* _EXTRACTED RECORDS_
========================================
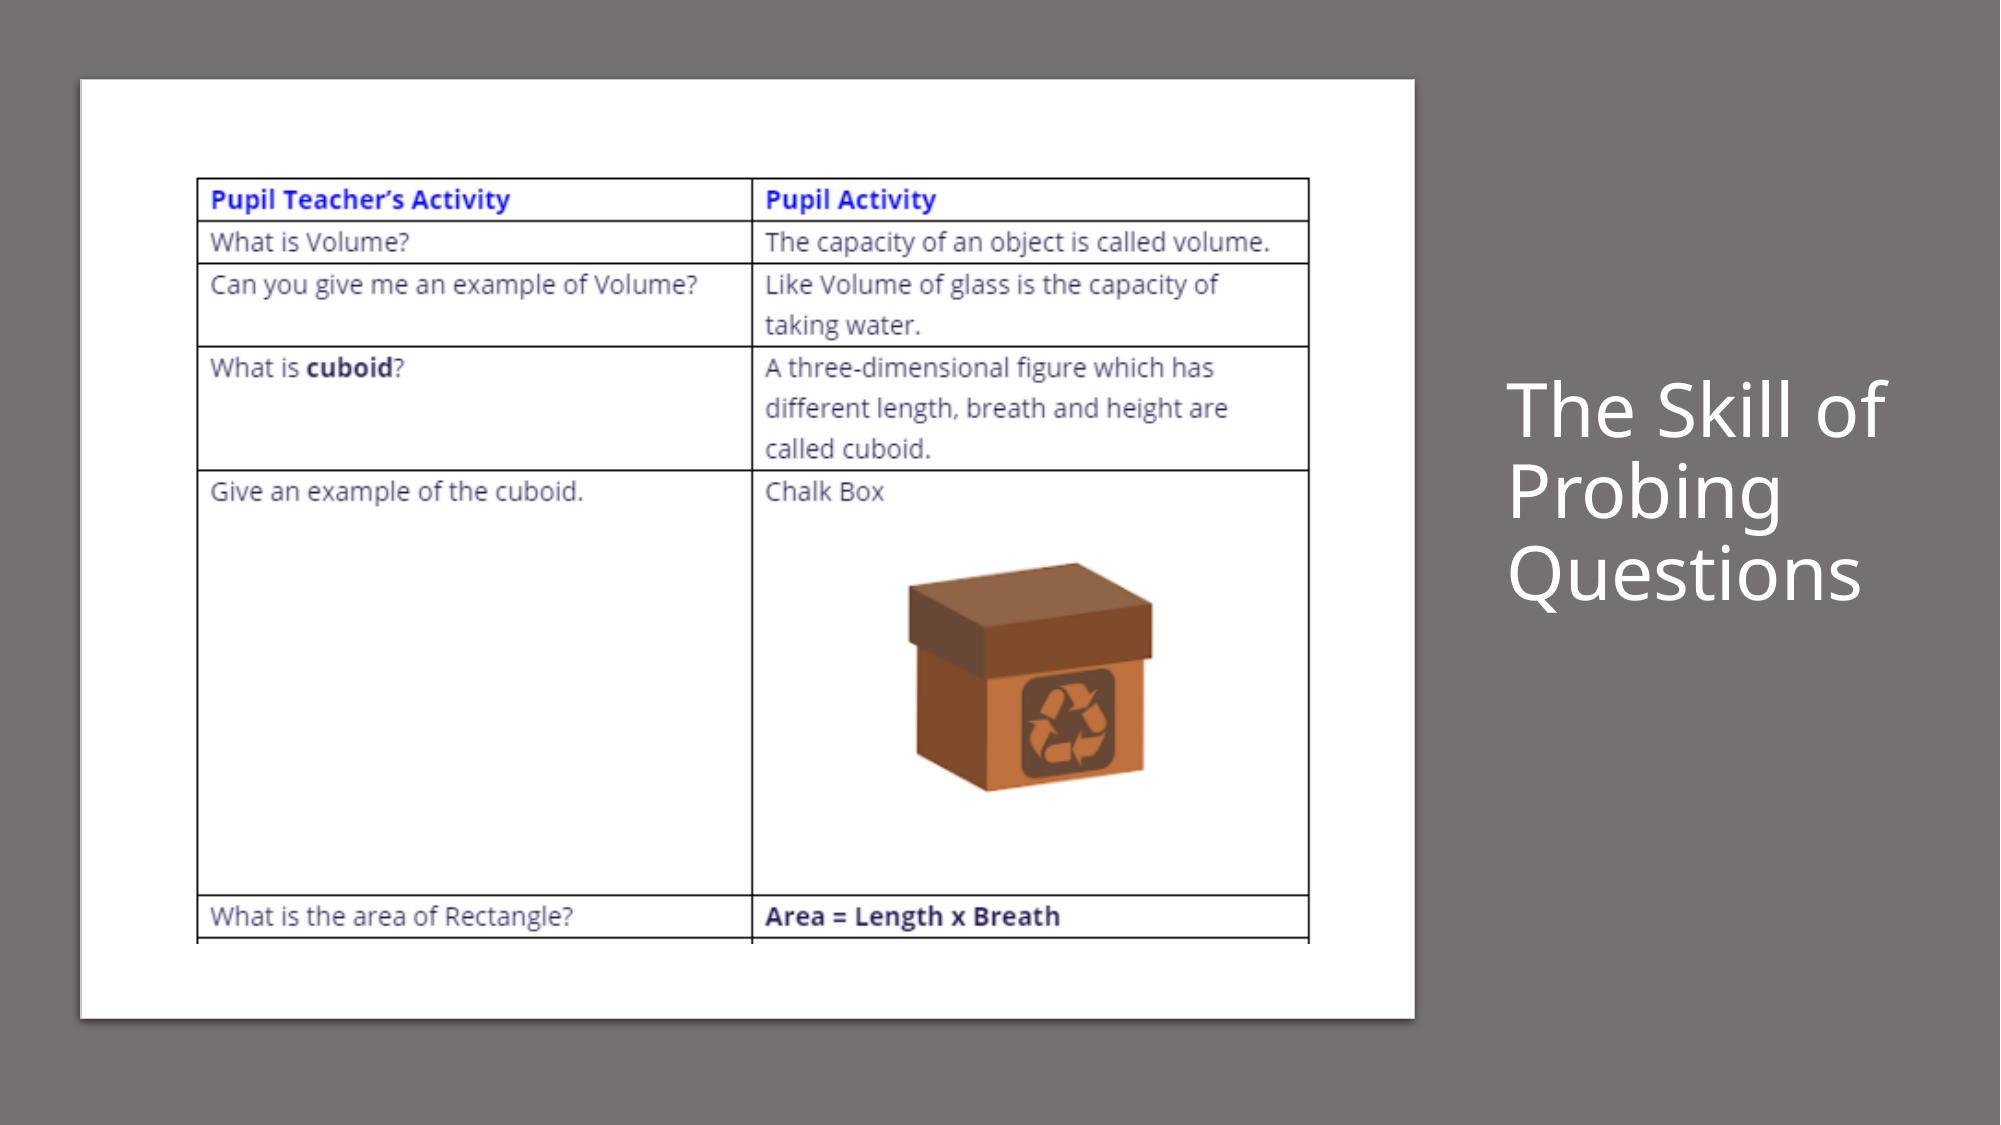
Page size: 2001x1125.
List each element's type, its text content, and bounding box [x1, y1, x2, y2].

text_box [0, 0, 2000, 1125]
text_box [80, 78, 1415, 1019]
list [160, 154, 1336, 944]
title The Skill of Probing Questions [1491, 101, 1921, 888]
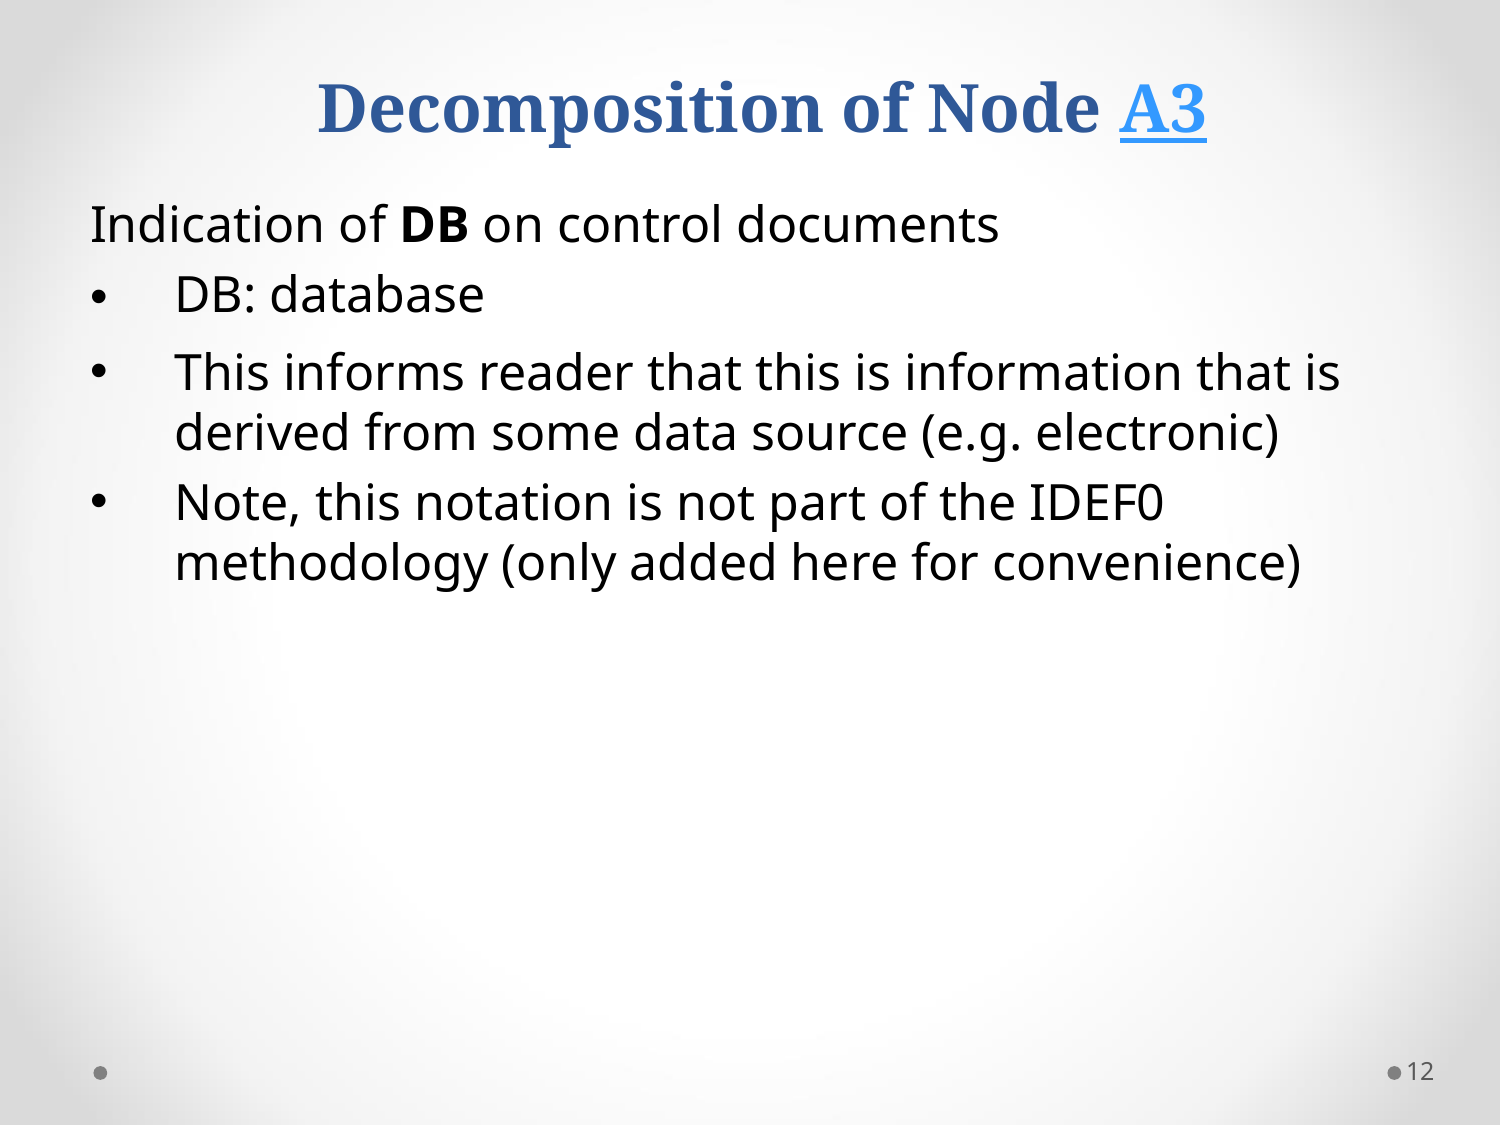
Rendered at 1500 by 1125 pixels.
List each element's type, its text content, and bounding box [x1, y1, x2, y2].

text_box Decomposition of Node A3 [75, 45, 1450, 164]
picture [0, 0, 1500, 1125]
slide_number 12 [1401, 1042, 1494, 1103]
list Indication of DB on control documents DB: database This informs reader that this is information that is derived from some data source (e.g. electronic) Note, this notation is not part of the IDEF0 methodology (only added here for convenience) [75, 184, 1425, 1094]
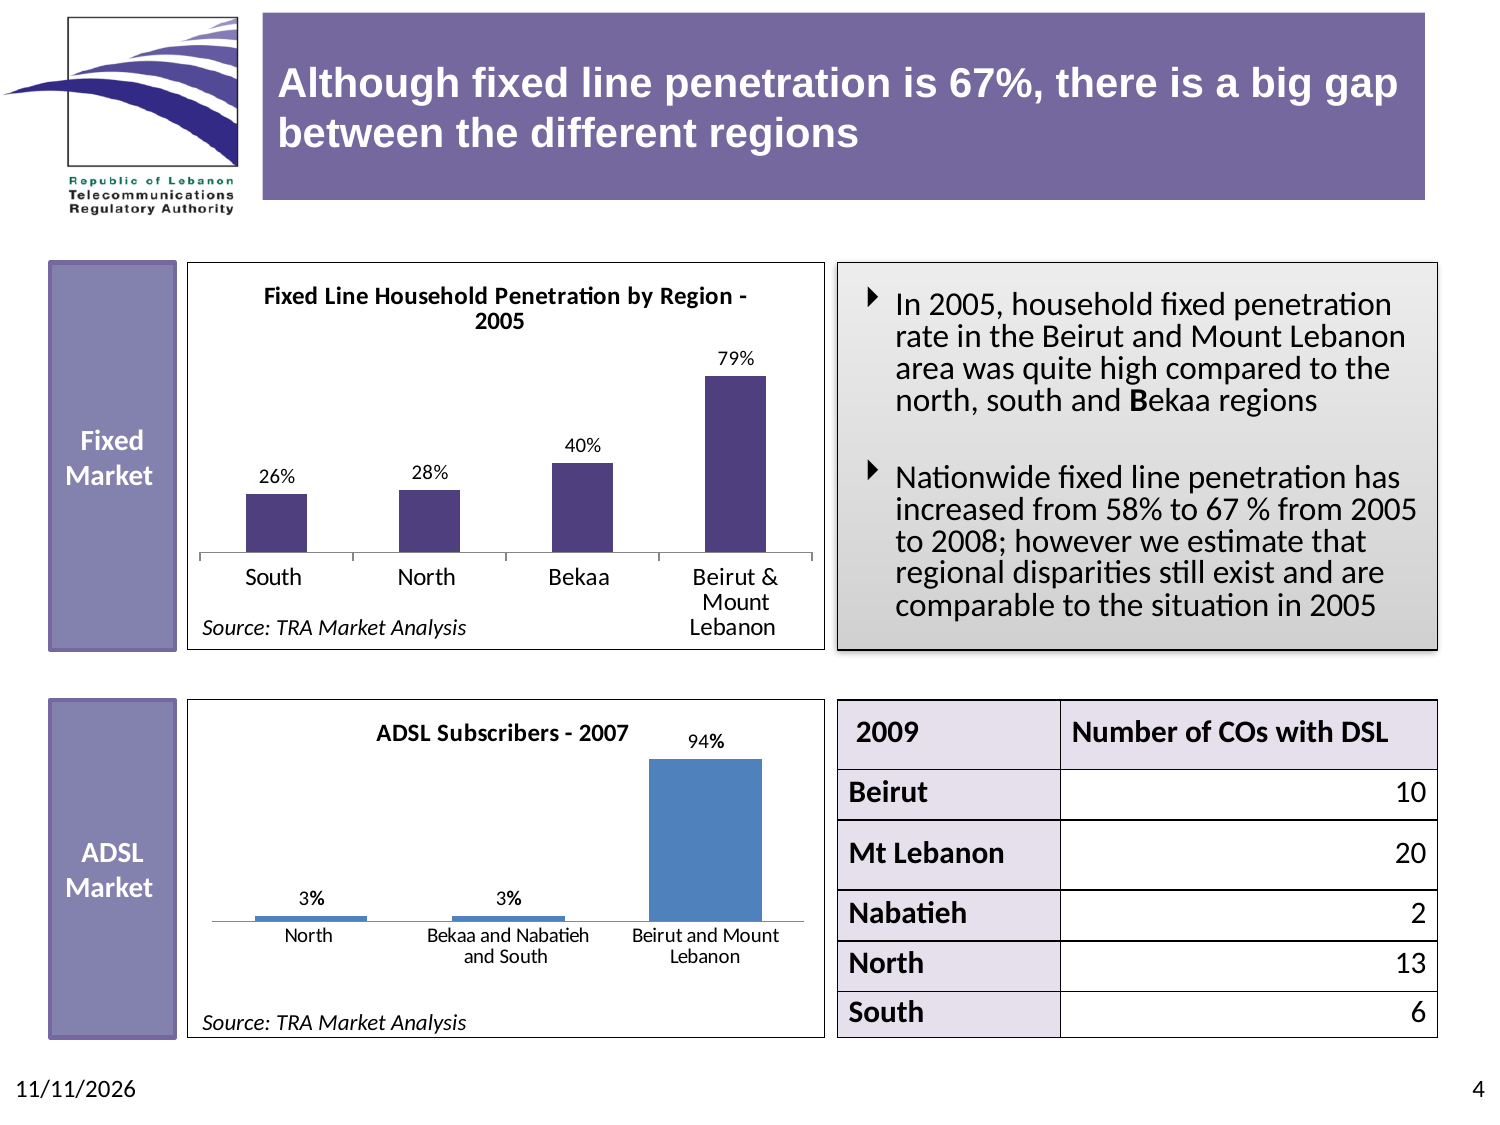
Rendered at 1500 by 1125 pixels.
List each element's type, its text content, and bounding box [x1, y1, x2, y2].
========================================
* _WHAT THE TASK REQUIRES_
Each record above must be retyped exactly, minus its pictures.

* _SOLUTION TO THE EXERCISE_
Page size: 2001x1125.
List each element's type, its text content, and bounding box [x1, y1, x2, y2].

text_box [0, 0, 2000, 1125]
text_box [80, 78, 1415, 1019]
list [160, 154, 1336, 944]
title The Skill of Probing Questions [1491, 101, 1921, 888]
Rendered at 1500 by 1125 pixels.
List each element's type, its text content, and bounding box [x1, y1, x2, y2].

text_box Decomposition of Node A3 [75, 45, 1450, 164]
picture [0, 0, 1500, 1125]
slide_number 12 [1401, 1042, 1494, 1103]
list Indication of DB on control documents DB: database This informs reader that this is information that is derived from some data source (e.g. electronic) Note, this notation is not part of the IDEF0 methodology (only added here for convenience) [75, 184, 1425, 1094]
Rendered at 1500 by 1125 pixels.
List each element's type, its text content, and bounding box [x1, y1, x2, y2].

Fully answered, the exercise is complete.